> YOUR INSTRUCTIONS
Show each line of the data below that contains the word "series", copying every such line in full.

> SOURCE DATA
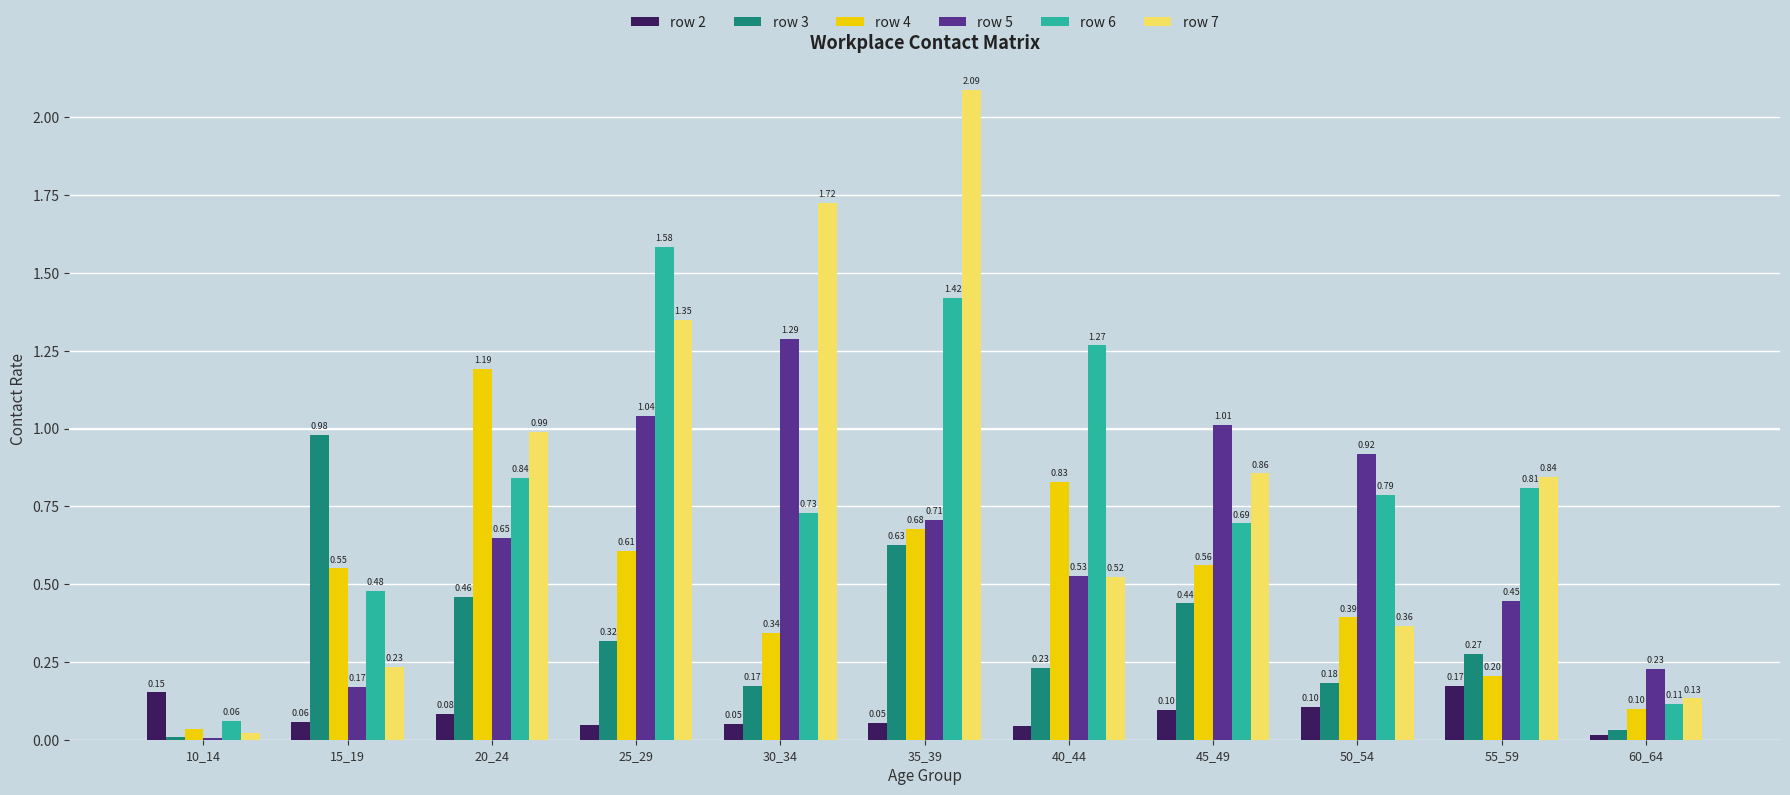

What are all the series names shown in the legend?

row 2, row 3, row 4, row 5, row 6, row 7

---

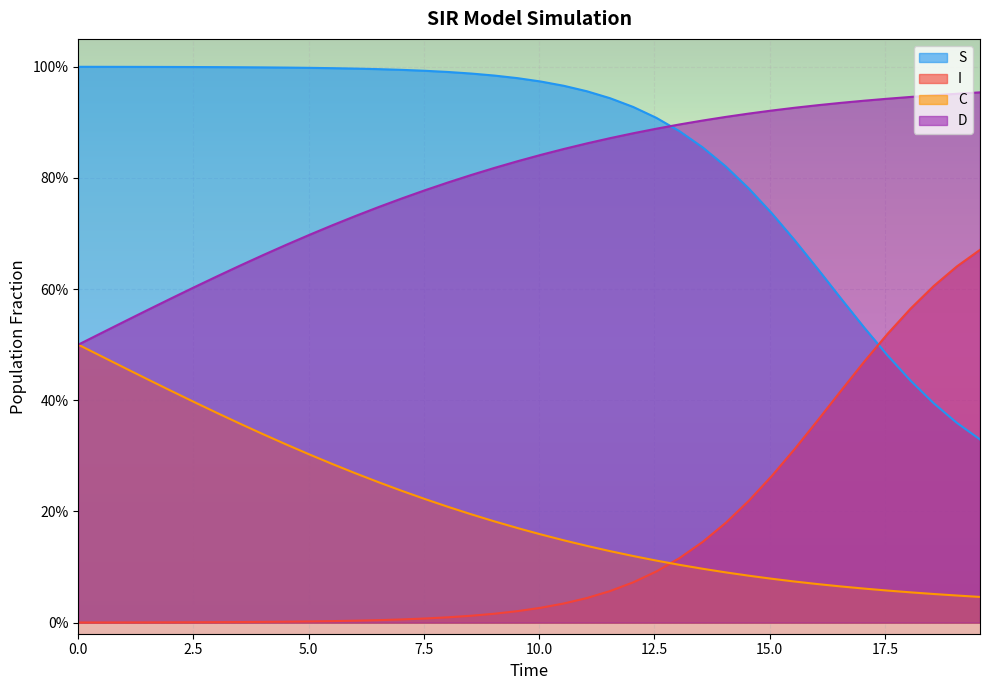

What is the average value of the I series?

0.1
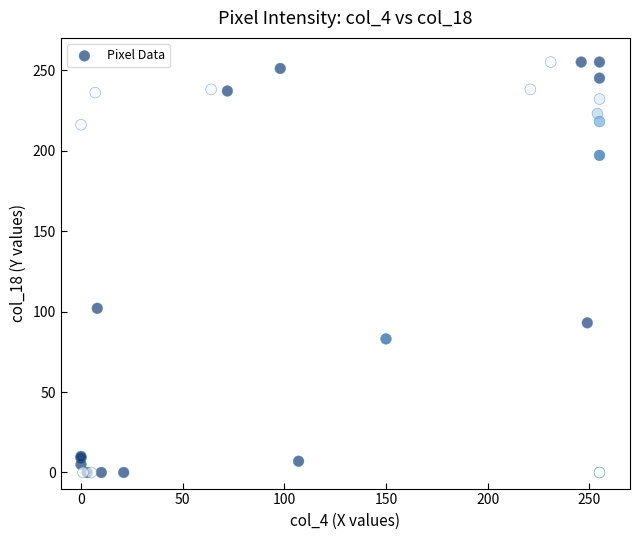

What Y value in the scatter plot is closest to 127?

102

> SOLUTION TO THE EXERCISE
What are all the series names shown in the legend?
What is the average value of the I series?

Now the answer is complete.